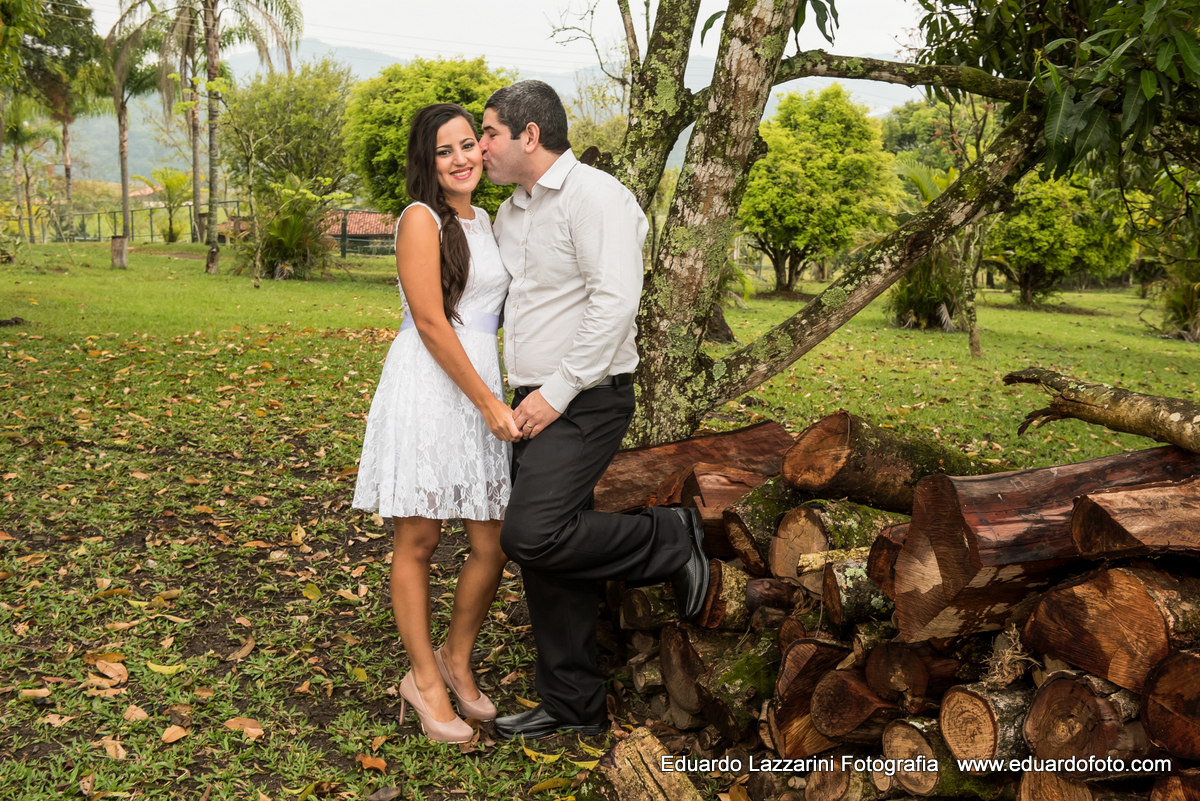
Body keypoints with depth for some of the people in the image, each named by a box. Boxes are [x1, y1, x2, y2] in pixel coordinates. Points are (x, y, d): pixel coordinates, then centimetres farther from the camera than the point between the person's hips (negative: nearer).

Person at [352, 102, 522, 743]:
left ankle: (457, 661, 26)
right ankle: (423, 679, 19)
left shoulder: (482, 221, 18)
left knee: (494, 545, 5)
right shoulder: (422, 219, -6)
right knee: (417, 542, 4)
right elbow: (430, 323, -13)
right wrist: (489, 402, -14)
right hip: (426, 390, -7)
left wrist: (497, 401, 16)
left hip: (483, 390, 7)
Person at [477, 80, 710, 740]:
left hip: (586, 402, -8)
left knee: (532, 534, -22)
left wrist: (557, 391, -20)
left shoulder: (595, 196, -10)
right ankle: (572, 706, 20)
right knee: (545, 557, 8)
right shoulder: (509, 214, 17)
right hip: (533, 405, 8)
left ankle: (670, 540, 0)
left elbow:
= = = = = = =
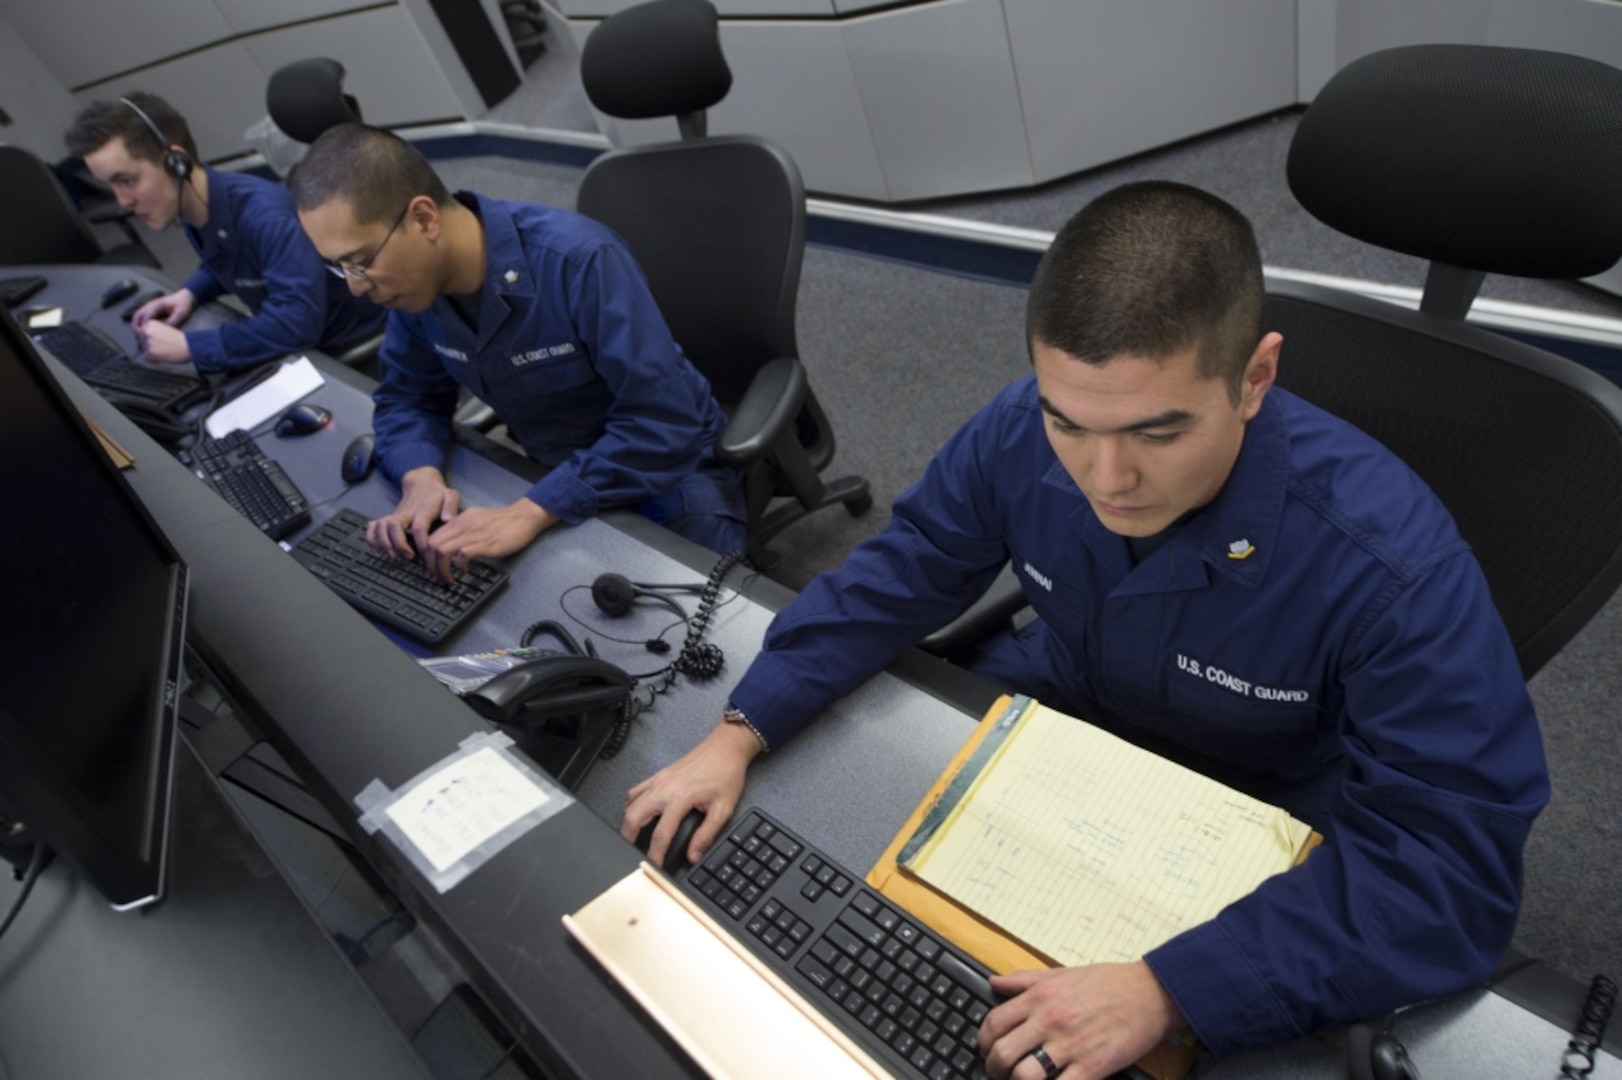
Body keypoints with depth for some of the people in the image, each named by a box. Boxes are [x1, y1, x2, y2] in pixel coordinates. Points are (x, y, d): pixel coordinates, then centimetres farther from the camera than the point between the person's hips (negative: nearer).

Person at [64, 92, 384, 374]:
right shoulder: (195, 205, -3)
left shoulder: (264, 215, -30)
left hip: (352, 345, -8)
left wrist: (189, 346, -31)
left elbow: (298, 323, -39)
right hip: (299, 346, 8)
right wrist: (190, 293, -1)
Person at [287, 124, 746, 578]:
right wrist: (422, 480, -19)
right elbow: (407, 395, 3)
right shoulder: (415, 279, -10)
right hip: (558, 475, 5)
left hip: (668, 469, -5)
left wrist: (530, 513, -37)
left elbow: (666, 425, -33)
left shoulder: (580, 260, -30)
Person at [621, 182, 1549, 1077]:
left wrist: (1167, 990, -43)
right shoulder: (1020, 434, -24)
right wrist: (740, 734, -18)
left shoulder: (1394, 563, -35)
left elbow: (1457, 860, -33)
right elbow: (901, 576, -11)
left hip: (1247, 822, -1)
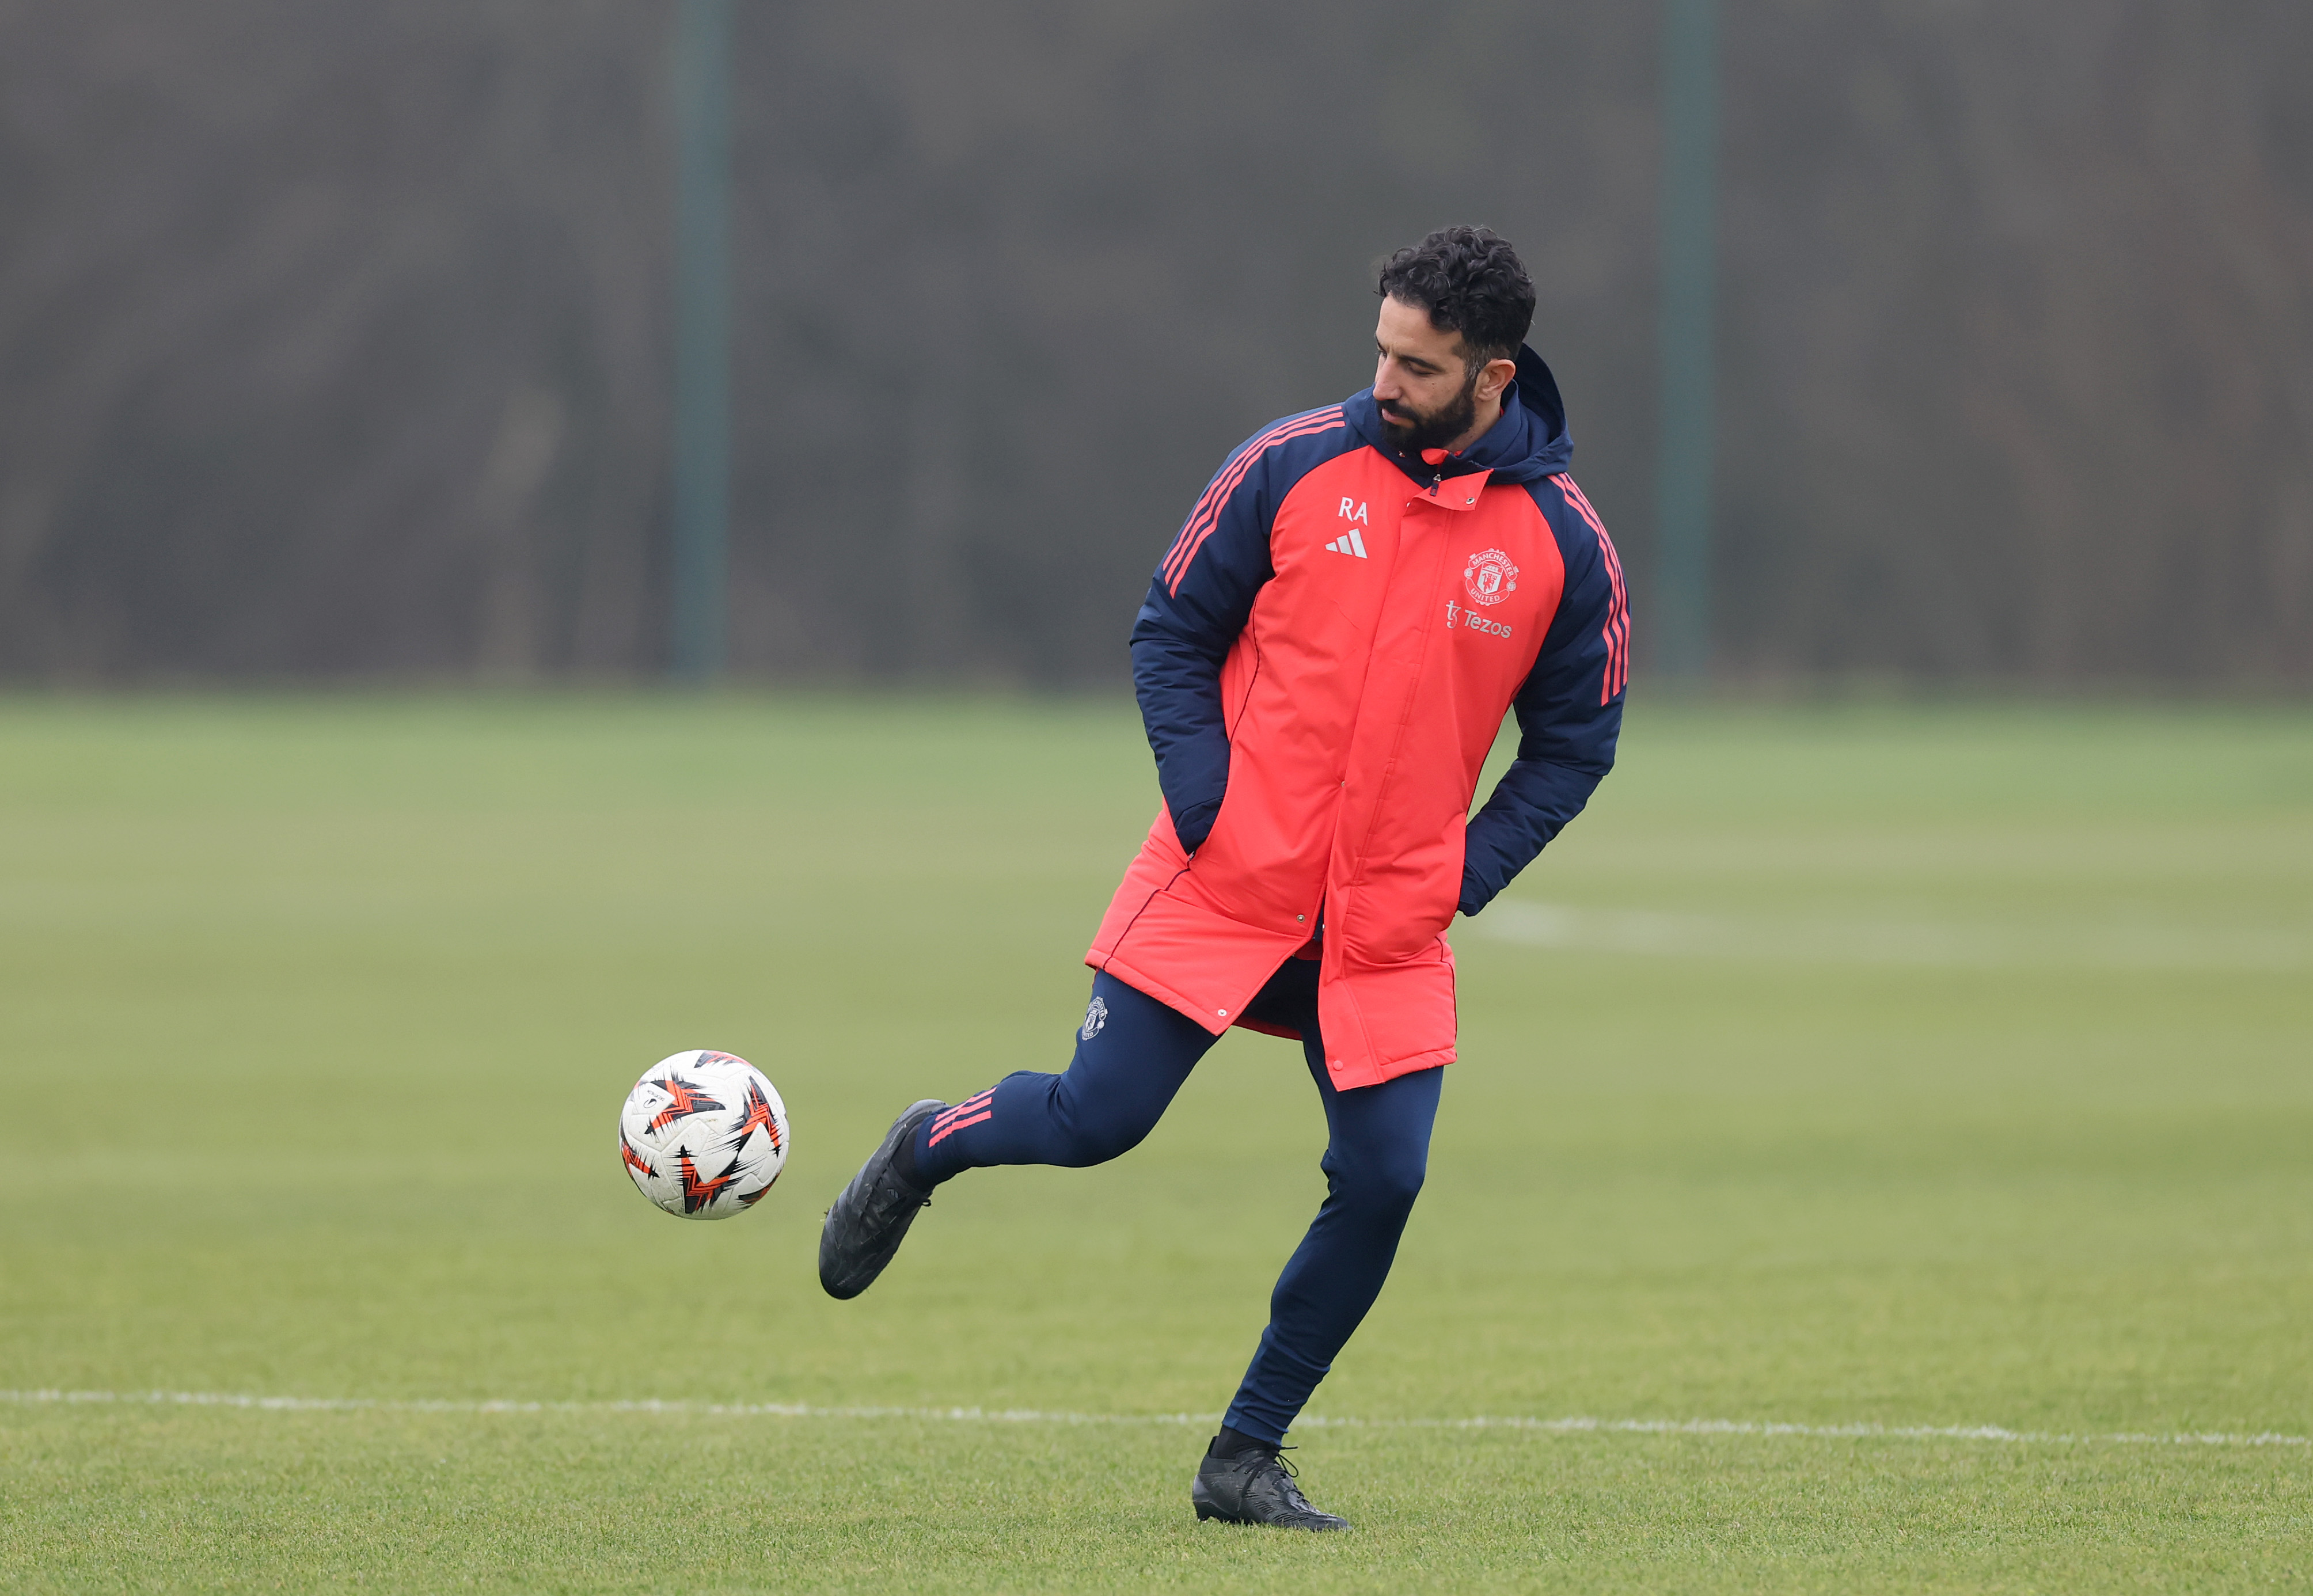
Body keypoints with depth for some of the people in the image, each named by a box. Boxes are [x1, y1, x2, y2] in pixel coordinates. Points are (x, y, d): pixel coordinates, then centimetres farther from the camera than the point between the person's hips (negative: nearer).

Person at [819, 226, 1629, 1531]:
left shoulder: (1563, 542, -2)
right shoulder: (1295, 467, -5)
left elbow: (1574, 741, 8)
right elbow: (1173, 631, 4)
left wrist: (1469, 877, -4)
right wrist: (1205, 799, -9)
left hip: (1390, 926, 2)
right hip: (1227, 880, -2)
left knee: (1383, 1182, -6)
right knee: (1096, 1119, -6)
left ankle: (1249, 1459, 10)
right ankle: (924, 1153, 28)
= = = = = = =
# YOUR INSTRUCTIONS
From the entries above, restate word for word the lines from the line containing "right knee: (417, 542, 4)" to the line containing "right hip: (533, 405, 8)", both ends included, and nothing more.

# RESULT OF THE TASK
right knee: (417, 542, 4)
right elbow: (430, 323, -13)
right wrist: (489, 402, -14)
right hip: (426, 390, -7)
left wrist: (497, 401, 16)
left hip: (483, 390, 7)
Person at [477, 80, 710, 740]:
left hip: (586, 402, -8)
left knee: (532, 534, -22)
left wrist: (557, 391, -20)
left shoulder: (595, 196, -10)
right ankle: (572, 706, 20)
right knee: (545, 557, 8)
right shoulder: (509, 214, 17)
right hip: (533, 405, 8)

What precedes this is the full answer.